OK, several questions here. You say, "had to partition my drive in two parts ... for Windows to recognize ...". You ran into a lack of support for "48-bit LBA". Without that you can only make partitions up to 127 GB (by M$ Windows' way of counting). Now, VISTA fully supports 48-bit LBA, so two other ways this could have happened. One is that you originally partitioned and formatted the HDD with an earlier OS, like Win XP original edition or earlier. Win XP added 48-bit LBA support beginning with SP1. The other is that your BIOS may not have supported 48-bit LBA in the on-board HDD controller. If that is the trouble and you have kept your old mobo in the upgrade, you MIGHT be able to download and flash-update your BIOS to enable use of larger HDD's. Or, if you replaced the mobo, almost for sure you have that already, now. Either way you should now have (or can get) 48-bit LBA support in your controller, and it is already in VISTA. So you should be able to re-partition your 250 GB HDD into one volume.
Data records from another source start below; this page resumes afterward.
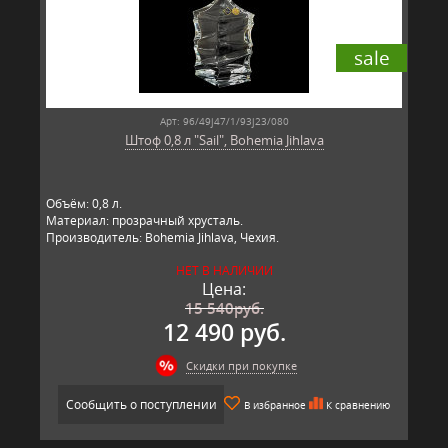
sale
Арт: 96/49j47/1/93j23/080
Штоф 0,8 л "Sail", Bohemia Jihlava
Объём: 0,8 л.
Материал: прозрачный хрусталь.
Производитель: Bohemia Jihlava, Чехия.
НЕТ В НАЛИЧИИ
Цена:
15 540
руб.
12 490 руб.
Скидки при покупке
Сообщить о поступлении
В избранное
К сравнению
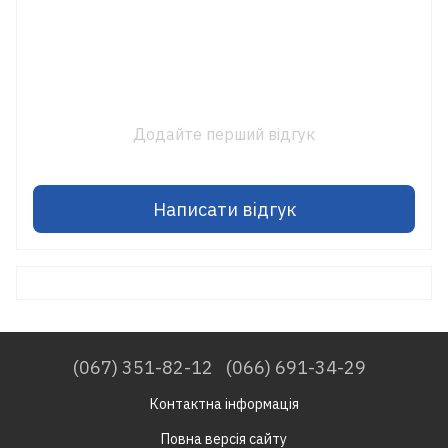
Додайте перший відгук
Написати відгук
(067) 351-82-12
(066) 691-34-29
Контактна інформація
Повна версія сайту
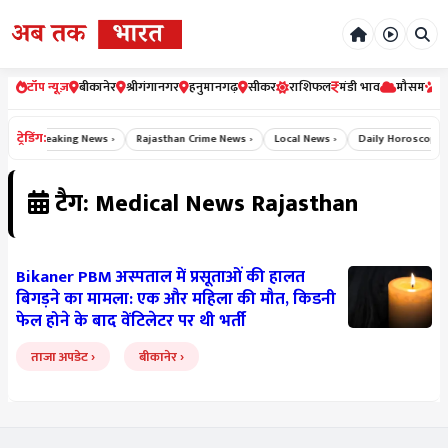
टॉप न्यूज़
बीकानेर
श्रीगंगानगर
हनुमानगढ़
सीकर
राशिफल
मंडी भाव
मौसम
र
ट्रेडिंग:
 ›
Breaking News ›
Rajasthan Crime News ›
Local News ›
Daily Horoscope H
टैग: Medical News Rajasthan
Bikaner PBM अस्पताल में प्रसूताओं की हालत
बिगड़ने का मामला: एक और महिला की मौत, किडनी
फेल होने के बाद वेंटिलेटर पर थी भर्ती
ताजा अपडेट
बीकानेर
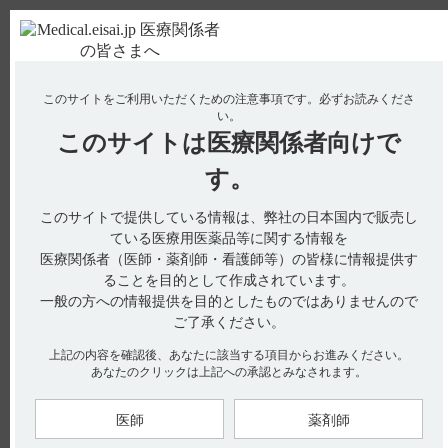
ＰＣ版
お電話はこちら
このサイトをご利用いただくための注意事項です。
必ずお読みくださ
使用期限検索
Drug Information
い。
このサイトは
医療関係者向けで
No : 3269
【レンビマ】 腎機能障害の患者に投与した際の
す。
薬物動態は？
このサイトで提供している情報は、弊社の日本国内で販売し
【レンビマ】
ている医療用医薬品等に関する情報を
医療関係者（医師・薬剤師・看護師等）の皆様に情報提供す
腎機能障害の患者に投与した際の薬物動態は？
ることを目的として作成されています。
一般の方への情報提供を目的としたものではありませんので
ご了承ください。
電子添文には、腎機能障害患者へ投与した時の薬物動態に関す
る以下の記載があります。
上記の内容を確認後、あなたに該当する項目からお進みください。
あなたのクリックは上記への承認とみなされます。
16. 薬物動態
16.6 特定の背景を有する患者
16.6.1 腎機能障害患者（引用1）
※
医師
薬剤師
レンバチニブ24mg
を外国人の腎機能が正常な被験者（クレア
チニンクリアランス［CLcr］：≧90mL／min、n＝8）、軽度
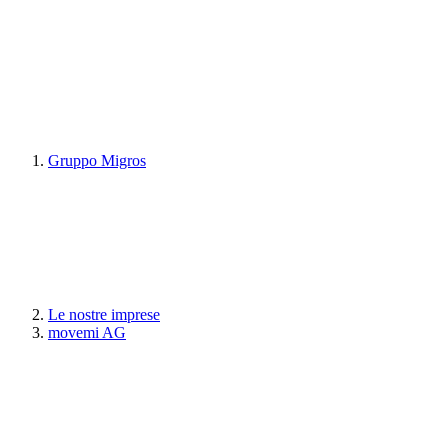
Gruppo Migros
Le nostre imprese
movemi AG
However, in doing that you will surely destroy everything on the HDD. So before starting you would need to back up all your data, etc from the "B" Partition (plus anthing you need from the "A" partition), and test it to be VERY sure it is safely backed up on another device entirely. An external HDD is ideal for this. However you do this, if you can, you are then free to re-arrange the 250 GB drive.
If you have your data all backed up so that you're free to destroy everything on the HDD, you could start by deleting that "B" partition. Go into Start ... Control Panel ... Administrative Tools... Computer Management ... Disk Management. Find that second partition, right-click on it, and chose to delete the partition. You should end up with a disk that has the "A" partition plus a bunch of unallocated space.
Now you're ready to install VISTA fresh. Run the install disk and, when it asks you how to prepare the HDD, tell it to go ahead and wipe out all partitions, then make just one new one with all of the 250 GB in it and install to there. When you're done installing you can copy all your data from the backup to new subdirectories on this C: drive.
However, if you cannot do backups and decide to leave everything on the "B" partition, you can still just install VISTA over top of the old "A" partition. There is some risk that things will go wrong and you'll lose the data anyway, so this is NOT the safe route, and a good tested backup is ALWAYS advised. But if you go this route, as VISTA starts to install it should find the two partitions already existing on your HDD and allow you to install on only one of them (the "A" partition now), leaving the other untouched. That leaves you with two separate partitions as you have now. Some people actually prefer this, anyway. The idea is that, if something really goes bad, you can always re-install VISTA on the OS partition without disturbing any stuff on the other partition.